SenSync tackles key challenges in RFID-based differential sensing systems, including temporal misalignment, phase ambiguity, and environmental sensitivity. Traditional techniques are limited by sequential data processing, which introduces time shifts, and arbitrary phase jumps injected by commercial RFID readers, which obscure accurate differential measurements. These issues, compounded by multipath effects and dynamic environments, hinder the deployment of robust RFID sensing systems at scale. To address these challenges, we propose innovative algorithms and signal processing techniques to align and interpret time-shifted data from multiple ICs. Our approach mitigates the effects of temporal misalignment and phase ambiguity, ensuring reliable differential sensing in real-world applications. By improving data alignment and robustness, we accelerate the sensory resolution by 5x. Furthermore, we developed a user interface capable of automatically detecting sensors within the system’s field of operation and displaying their readings in real-time, demonstrating the practical applicability and versatility of our proposed solution.
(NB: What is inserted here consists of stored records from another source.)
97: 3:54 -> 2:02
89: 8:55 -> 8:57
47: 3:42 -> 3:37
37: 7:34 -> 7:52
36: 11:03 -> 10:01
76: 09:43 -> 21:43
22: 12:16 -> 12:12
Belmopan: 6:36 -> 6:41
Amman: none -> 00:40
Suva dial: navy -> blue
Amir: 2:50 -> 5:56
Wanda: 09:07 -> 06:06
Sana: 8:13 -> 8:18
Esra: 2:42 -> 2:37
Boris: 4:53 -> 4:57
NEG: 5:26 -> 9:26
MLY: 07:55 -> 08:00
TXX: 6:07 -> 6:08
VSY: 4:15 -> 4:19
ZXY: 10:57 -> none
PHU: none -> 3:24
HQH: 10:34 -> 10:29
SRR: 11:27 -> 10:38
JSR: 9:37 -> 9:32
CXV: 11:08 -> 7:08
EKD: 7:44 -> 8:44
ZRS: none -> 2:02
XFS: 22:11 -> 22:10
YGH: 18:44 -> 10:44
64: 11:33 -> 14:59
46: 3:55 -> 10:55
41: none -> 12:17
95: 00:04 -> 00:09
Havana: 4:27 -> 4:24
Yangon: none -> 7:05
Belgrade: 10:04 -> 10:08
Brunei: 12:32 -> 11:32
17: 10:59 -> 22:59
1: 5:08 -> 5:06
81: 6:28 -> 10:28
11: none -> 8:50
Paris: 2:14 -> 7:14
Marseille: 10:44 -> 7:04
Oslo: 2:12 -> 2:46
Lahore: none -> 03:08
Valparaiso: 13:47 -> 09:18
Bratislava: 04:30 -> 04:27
Design and Idea of SenSync
SenSync is designed to tackle challenges in differential RFID sensing, such as temporal mismatches and phase ambiguity. Traditional systems suffer from sequential tag reading and variable energy harvesting times, leading to inconsistent phase measurements. SenSync addresses these issues with a novel algorithm that aligns and processes RFID signals in real time. A key feature of SenSync is its use of Dynamic Time Warping (DTW) to synchronize phase sequences from multiple RFID tags, overcoming time shifts introduced by commercial RFID readers. By analyzing backscattered signals across multiple frequency channels, the system ensures robust phase difference calculations. Empirical testing showed that maintaining at least three stable channels mitigates phase errors caused by frequency hopping. SenSync also enhances throughput by optimizing RFID reader configurations. Unlike previous works that rely on low-throughput 3rd party interfaces, SenSync employs the Impinj Octane SDK, enabling an eightfold increase in sampling rate. This improvement allows for faster and more reliable real-time sensing. Additionally, SenSync operates across different computing environments, supporting both Java and Python implementations. Its deterministic approach eliminates the need for extensive training datasets, making it adaptable to various real-world sensing applications. This innovation significantly improves the accuracy and efficiency of RFID-based differential sensing systems.
Evaluation of SenSync against State-of-the-Art Techniques
SenSync's performance was assessed under both controlled and dynamic conditions to demonstrate its advantages over existing differential RFID sensing methods. The evaluation compared SenSync with ZenseTag, both in terms of accuracy and robustness. In static conditions, SenSync was tested using a Simulatory Stubbed Tag (SST) placed 50 cm from the RFID antenna. Results showed that SenSync produced significantly lower phase error than ZenseTag, highlighting its superior precision. The median error in computing phase differences was reduced, making SenSync a more reliable solution for differential sensing. Under dynamic conditions, where disturbances such as moving objects and lateral tag movements were introduced, SenSync continued to outperform other methods. It maintained a median phase error of just 0.79°, compared to significantly higher errors observed with ZenseTag. Further analysis demonstrated that SenSync’s integration of DTW alignment and high-throughput data collection played a crucial role in improving accuracy. Additionally, SenSync was evaluated using a commercial Force-Sensitive Resistor (FSR) to classify weight changes. The results showed that SenSync achieved significantly higher accuracy than existing state-of-the-art methods, even when dealing with metallic weights. These findings confirm that SenSync enhances RFID-based sensing, providing more precise and reliable real-time measurements across various environments.